Beyond the litter box, these habits reduce your risk further:
- Wash hands after gardening. Outdoor soil can harbor parasites from neighborhood cats, sometimes for months.
- Wash fruits and vegetables thoroughly. Especially anything from a home garden where cats might roam.
- Cook meat to safe temperatures. Since undercooked meat is actually a more common infection route than cat contact, this matters as much as litter box precautions.
- Keep your cat indoors. If your cat already stays inside, great. If it goes outside, now is a good time to transition it indoors to prevent it from hunting infected prey.

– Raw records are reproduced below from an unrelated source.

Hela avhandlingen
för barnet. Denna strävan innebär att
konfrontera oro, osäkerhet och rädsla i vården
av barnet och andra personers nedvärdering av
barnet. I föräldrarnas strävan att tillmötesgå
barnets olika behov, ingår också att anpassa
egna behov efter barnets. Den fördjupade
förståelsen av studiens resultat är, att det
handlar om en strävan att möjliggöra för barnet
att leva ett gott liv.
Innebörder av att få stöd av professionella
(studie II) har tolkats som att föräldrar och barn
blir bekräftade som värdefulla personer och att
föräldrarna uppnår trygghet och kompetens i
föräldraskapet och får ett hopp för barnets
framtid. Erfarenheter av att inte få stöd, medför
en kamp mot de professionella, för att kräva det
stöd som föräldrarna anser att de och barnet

- Don’t adopt a new outdoor or stray cat during pregnancy. Kittens and newly infected cats shed millions of parasites, so this is the one time to hold off on a new addition.
Testing and Screening
Routine screening for toxoplasmosis during pregnancy is not recommended in the United States, the United Kingdom, or most of Canada because the overall incidence is low. France and a few other countries with higher infection rates do screen routinely. If your doctor suspects a new infection based on symptoms or exposure, a blood test can check for antibodies. The absence of both IgG and IgM antibodies early in pregnancy means you haven’t been previously infected and should be especially careful about prevention. If acute infection is suspected, repeat testing two to three weeks later can confirm whether levels are rising.
What About Cat Scratches?
Cat scratch disease, caused by a different bacterium, occasionally comes up as a pregnancy concern. The evidence is reassuring. In a review of eight pregnant women with cat scratch disease, six gave birth to healthy babies with no complications, and no long-term effects were found in mothers or children over a median follow-up of 4.5 years. One early miscarriage occurred, but researchers could not establish that the cat scratch infection caused it. Normal scratch-prevention habits (not rough-housing with your cat, keeping nails trimmed, washing any scratches promptly) are sufficient.
You Don’t Need to Rehome Your Cat
The idea that pregnant women should give up their cats is one of the most persistent and unnecessary pieces of advice that gets passed around. The real risk comes from a specific set of circumstances: a cat that is actively shedding the parasite, feces that sit long enough to become infectious, and hand-to-mouth contact with those feces. Each of those links in the chain is breakable with basic hygiene. For an indoor cat eating commercial food, the chance of all those factors lining up is extremely small. Keep your cat, delegate the litter box if you can, and focus equally on meat handling and produce washing, which are statistically more likely sources of the infection anyway.